Ukrainian anti-armour mines 'slow Russian advance' on Vuhledar

Russia said to be making small but costly gains near Bakhmut

Ukrainian servicemen near the front line in Vuhledar. Reuters
Beta V.1.0 - Powered by automated translation

Russia’s attempt to seize the town of Vuhledar has lost momentum after being slowed by Ukrainian anti-armour mines, British officials believe.

The UK’s Ministry of Defence said on Thursday that a feud between Russian officials and the mercenary Wagner group could be prolonging the battle.

Ukraine’s President Volodymyr Zelenskyy said overnight that Russia’s assault on the country was “approaching the point where it can break”.

European leaders were meanwhile warned that public support for Ukraine could weaken if it does not keep up its battlefield successes.

The struggle for Vuhledar, a Ukrainian-held town in eastern Donetsk, has become a key flashpoint as Russia looks for gains on the front line.

Despite “repeated, extremely costly failed attacks”, Russia’s assaults on the town have “almost certainly slowed”, the British ministry said in a daily intelligence update.

One reason has been Ukraine’s use of remote anti-armour mines, it said, of which more than 10,000 rounds have been provided by the US military.

The tactic involves firing an artillery shell to scatter small explosives in a radius of up to 17km.

Some of the mines have landed behind Russian lines and caused problems for retreating tanks, according to the UK officials.

They said a “realistic possibility” was that the Russian military was maintaining its pursuit of Vuhledar to avoid being outpaced by Wagner Group gains in nearby Bakhmut.

Wagner boss Yevgeny Prigozhin has gone public with his criticism of Russia’s leadership as casualties mount in Ukraine.

Buildings in Vuhledar damaged by Russian strikes. Reuters

Mr Zelenskyy said overnight that Ukrainian regiments were “delivering results” in Bakhmut and the wider Donetsk region.

America's top general Mark Milley said Moscow's troops were making small advances near Bakhmut but at “very heavy costs”.

The Russian-installed leader of Donetsk has conceded there is no sign of Ukraine withdrawing troops from Bakhmut, pro-Kremlin media said on Thursday.

Ukraine’s battlefield successes have galvanised support in Europe where pro-Kyiv sentiment remains broadly strong, analysts at the European Council on Foreign Relations said in a report published on Thursday.

A poll of nine European countries found that 38 per cent believed Ukraine should push to regain all its territory even if the war drags on, while only 29 per cent said the war must end as soon as possible.

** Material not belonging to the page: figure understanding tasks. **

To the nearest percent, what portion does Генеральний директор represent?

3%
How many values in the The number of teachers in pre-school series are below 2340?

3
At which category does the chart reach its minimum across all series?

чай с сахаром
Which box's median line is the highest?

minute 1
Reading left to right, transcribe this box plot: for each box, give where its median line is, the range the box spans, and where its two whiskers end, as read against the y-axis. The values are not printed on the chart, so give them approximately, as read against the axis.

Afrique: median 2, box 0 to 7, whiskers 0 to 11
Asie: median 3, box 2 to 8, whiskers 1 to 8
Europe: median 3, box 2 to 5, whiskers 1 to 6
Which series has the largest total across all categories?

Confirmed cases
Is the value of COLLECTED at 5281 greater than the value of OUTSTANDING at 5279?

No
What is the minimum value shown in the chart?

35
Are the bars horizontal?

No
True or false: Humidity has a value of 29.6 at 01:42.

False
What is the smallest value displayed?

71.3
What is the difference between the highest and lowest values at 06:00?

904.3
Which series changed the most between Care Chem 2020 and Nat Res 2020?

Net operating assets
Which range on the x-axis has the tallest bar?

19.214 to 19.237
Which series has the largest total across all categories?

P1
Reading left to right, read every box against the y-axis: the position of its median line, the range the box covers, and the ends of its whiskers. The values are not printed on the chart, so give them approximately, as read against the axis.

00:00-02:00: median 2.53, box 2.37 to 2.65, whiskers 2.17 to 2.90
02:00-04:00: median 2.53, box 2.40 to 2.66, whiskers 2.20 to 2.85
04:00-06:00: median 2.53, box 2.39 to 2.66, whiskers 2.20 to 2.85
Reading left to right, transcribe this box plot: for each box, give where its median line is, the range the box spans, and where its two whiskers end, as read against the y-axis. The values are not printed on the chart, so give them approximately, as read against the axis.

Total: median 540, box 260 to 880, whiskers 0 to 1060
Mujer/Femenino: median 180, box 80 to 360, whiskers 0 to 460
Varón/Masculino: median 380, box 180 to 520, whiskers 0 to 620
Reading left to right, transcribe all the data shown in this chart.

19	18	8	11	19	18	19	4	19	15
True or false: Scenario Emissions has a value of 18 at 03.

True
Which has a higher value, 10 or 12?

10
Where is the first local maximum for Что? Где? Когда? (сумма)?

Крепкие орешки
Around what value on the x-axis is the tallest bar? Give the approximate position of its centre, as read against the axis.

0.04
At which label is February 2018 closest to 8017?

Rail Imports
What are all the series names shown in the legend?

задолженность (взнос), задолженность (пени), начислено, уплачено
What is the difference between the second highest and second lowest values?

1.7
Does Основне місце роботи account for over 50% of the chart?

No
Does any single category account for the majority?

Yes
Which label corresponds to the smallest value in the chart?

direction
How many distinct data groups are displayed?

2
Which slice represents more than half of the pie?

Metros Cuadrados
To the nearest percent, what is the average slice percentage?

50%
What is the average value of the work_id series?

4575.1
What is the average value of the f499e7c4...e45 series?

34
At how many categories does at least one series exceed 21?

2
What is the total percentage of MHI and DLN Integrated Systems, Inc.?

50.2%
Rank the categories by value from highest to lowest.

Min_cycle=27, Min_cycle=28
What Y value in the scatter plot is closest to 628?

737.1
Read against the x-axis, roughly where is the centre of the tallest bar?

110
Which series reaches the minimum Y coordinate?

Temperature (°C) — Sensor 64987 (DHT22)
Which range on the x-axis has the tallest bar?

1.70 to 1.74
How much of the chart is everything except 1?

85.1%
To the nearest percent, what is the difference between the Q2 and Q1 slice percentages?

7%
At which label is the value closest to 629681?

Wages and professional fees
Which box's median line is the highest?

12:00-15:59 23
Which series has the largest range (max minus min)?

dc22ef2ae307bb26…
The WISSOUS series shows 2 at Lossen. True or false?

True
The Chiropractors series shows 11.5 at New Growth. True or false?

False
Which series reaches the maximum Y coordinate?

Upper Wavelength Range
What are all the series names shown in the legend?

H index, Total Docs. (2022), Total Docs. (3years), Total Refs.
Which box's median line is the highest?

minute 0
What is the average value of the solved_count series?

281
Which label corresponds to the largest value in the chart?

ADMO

However, the two main Republican contenders to challenge Joe Biden for the US presidency in 2024 have questioned Washington’s support for Ukraine in recent days.

“One year into the war, Europe is more united than ever”, the think tank’s director Mark Leonard said.

“But the next year could put real pressure on this — if Ukraine suffer setbacks on the battlefield, the costs of refugees rise, or Washington pulls back.”